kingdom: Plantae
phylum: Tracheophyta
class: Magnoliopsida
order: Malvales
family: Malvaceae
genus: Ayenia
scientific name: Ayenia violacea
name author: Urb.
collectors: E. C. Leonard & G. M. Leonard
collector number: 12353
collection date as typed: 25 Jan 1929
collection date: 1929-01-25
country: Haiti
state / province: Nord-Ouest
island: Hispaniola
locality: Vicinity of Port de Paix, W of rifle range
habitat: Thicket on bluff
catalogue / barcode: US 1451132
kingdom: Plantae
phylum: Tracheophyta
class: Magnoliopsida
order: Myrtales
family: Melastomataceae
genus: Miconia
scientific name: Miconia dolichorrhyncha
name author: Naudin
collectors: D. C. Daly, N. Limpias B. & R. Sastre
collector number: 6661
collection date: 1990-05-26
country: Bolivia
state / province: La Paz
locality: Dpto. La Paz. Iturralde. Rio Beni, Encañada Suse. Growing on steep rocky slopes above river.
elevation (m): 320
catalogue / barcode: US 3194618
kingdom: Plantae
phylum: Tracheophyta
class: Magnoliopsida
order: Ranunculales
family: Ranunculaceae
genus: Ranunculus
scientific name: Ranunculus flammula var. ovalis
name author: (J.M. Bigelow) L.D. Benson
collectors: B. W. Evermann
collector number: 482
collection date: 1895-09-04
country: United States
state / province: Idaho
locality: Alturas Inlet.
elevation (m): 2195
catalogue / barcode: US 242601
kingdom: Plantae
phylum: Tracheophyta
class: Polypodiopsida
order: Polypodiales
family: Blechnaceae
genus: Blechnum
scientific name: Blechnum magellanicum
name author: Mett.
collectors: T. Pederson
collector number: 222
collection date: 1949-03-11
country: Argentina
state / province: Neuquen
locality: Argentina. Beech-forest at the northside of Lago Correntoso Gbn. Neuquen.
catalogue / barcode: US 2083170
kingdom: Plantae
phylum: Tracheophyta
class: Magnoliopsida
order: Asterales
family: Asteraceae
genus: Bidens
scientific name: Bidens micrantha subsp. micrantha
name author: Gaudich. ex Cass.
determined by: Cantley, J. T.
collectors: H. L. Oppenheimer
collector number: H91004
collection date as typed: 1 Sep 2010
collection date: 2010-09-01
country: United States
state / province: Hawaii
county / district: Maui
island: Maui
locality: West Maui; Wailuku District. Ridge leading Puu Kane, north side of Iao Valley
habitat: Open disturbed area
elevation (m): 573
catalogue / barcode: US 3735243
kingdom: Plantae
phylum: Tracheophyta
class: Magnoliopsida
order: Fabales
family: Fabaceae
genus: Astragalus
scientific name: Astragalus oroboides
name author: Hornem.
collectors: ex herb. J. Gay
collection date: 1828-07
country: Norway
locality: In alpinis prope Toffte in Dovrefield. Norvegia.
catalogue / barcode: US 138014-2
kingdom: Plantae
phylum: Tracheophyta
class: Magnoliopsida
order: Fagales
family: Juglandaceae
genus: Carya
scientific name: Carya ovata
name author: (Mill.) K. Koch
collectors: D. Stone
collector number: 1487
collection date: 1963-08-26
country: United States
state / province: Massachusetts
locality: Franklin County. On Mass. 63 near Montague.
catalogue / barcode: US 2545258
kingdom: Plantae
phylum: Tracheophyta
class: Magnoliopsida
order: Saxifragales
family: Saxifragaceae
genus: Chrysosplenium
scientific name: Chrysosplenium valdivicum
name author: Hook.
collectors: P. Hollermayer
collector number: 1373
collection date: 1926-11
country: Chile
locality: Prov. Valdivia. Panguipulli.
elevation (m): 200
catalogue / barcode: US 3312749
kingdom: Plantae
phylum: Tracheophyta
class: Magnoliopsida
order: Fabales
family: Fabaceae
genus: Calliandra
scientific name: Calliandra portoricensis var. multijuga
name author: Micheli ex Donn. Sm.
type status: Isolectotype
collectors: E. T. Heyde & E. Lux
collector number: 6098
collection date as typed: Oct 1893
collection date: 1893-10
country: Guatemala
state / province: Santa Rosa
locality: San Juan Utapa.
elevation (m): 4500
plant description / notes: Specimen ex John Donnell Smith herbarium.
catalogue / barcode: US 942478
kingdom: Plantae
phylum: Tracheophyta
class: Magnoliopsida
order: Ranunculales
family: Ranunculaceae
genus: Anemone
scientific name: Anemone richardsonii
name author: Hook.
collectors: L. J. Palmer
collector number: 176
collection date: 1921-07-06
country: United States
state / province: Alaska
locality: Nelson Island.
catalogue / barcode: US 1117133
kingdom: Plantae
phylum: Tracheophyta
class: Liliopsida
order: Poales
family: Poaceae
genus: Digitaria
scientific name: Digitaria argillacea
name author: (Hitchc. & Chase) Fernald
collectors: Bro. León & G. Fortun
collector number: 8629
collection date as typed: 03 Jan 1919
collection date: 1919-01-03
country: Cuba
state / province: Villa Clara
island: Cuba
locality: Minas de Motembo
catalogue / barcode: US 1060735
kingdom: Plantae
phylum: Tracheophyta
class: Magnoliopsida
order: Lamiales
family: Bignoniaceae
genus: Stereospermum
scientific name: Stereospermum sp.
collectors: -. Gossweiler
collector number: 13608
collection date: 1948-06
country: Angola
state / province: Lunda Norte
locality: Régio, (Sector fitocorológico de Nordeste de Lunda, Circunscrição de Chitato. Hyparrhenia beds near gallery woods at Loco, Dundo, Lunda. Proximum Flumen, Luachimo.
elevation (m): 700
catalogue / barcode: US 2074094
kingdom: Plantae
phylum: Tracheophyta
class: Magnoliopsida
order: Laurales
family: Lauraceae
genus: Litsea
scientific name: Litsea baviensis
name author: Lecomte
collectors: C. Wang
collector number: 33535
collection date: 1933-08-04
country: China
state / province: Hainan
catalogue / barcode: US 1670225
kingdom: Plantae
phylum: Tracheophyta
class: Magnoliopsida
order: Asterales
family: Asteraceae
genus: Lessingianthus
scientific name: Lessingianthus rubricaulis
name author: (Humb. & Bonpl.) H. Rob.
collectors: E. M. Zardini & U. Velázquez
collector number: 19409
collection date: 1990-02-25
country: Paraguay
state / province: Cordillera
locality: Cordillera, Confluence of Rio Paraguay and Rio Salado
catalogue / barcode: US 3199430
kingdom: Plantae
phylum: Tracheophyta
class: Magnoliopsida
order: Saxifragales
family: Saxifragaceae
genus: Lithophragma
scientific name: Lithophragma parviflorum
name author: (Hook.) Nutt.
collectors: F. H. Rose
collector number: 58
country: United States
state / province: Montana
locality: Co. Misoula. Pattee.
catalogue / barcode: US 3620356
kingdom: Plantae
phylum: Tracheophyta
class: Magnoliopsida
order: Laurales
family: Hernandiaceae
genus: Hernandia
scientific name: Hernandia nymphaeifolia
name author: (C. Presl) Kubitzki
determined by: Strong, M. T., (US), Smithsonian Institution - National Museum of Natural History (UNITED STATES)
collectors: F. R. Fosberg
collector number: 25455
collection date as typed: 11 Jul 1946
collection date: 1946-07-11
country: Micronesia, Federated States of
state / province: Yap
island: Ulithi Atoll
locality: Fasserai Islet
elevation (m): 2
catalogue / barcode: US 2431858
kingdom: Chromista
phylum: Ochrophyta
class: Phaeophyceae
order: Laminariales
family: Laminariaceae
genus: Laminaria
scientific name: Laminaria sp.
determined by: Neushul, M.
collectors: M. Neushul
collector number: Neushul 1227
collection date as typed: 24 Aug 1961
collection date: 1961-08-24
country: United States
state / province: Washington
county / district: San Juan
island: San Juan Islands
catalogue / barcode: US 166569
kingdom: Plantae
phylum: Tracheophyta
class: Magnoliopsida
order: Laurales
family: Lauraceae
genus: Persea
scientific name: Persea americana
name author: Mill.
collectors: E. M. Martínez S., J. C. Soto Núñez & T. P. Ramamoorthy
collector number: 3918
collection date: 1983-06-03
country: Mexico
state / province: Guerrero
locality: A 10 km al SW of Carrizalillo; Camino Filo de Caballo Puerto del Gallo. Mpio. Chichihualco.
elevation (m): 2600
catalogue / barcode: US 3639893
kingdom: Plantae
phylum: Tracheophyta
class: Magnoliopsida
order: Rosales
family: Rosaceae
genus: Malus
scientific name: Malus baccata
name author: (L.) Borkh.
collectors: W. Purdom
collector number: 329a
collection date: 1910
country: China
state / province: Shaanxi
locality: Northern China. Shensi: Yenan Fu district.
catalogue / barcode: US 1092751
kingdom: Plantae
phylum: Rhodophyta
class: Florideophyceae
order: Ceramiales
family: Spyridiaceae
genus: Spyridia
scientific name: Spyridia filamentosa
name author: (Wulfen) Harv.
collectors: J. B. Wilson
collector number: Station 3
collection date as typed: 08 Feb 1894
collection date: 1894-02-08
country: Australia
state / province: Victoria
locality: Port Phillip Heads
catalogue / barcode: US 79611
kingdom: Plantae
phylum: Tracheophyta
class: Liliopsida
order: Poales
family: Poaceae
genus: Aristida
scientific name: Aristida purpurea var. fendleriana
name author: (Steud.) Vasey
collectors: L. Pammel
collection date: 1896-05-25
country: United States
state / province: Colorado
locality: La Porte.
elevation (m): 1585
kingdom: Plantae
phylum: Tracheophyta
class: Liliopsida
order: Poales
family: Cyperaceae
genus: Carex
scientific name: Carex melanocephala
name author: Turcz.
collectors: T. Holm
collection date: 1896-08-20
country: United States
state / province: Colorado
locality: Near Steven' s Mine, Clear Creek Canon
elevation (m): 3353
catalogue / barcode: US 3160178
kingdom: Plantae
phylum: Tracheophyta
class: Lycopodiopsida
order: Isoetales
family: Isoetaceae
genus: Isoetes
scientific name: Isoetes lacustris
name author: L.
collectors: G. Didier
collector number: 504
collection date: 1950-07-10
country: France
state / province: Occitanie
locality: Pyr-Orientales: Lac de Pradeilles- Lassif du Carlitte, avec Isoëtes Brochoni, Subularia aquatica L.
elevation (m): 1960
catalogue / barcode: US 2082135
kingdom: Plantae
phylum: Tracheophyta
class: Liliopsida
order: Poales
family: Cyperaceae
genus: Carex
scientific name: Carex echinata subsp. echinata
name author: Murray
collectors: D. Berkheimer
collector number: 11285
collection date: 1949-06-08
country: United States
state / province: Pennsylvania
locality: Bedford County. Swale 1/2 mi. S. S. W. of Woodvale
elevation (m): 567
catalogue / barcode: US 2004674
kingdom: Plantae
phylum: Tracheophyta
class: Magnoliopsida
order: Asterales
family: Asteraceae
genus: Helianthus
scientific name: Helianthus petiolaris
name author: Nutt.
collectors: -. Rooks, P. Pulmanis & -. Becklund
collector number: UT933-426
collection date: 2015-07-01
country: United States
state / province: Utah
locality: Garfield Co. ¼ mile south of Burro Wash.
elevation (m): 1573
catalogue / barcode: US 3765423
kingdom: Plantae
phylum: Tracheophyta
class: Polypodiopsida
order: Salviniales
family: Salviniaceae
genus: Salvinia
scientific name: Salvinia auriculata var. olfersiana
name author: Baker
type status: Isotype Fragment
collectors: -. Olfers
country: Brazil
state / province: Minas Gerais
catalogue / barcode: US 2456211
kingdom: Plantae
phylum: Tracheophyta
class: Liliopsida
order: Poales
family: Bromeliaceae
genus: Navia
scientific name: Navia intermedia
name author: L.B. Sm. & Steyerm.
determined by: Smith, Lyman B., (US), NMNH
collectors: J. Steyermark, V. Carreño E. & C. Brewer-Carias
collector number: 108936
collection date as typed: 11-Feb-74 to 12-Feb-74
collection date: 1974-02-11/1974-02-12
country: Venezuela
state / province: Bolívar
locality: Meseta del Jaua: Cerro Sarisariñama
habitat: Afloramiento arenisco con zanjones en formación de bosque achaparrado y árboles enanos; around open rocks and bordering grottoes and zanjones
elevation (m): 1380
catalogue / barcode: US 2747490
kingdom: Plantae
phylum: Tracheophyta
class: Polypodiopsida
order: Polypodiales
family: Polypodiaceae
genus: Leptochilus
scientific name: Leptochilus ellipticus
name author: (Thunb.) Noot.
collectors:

Written exercise
Duplicate the lines of the items above, from the line containing "collector number: Neushul 1227" through the line containing "name author: (L.) Borkh.", inclusive.

Solution to the exercise
collector number: Neushul 1227
collection date as typed: 24 Aug 1961
collection date: 1961-08-24
country: United States
state / province: Washington
county / district: San Juan
island: San Juan Islands
catalogue / barcode: US 166569
kingdom: Plantae
phylum: Tracheophyta
class: Magnoliopsida
order: Laurales
family: Lauraceae
genus: Persea
scientific name: Persea americana
name author: Mill.
collectors: E. M. Martínez S., J. C. Soto Núñez & T. P. Ramamoorthy
collector number: 3918
collection date: 1983-06-03
country: Mexico
state / province: Guerrero
locality: A 10 km al SW of Carrizalillo; Camino Filo de Caballo Puerto del Gallo. Mpio. Chichihualco.
elevation (m): 2600
catalogue / barcode: US 3639893
kingdom: Plantae
phylum: Tracheophyta
class: Magnoliopsida
order: Rosales
family: Rosaceae
genus: Malus
scientific name: Malus baccata
name author: (L.) Borkh.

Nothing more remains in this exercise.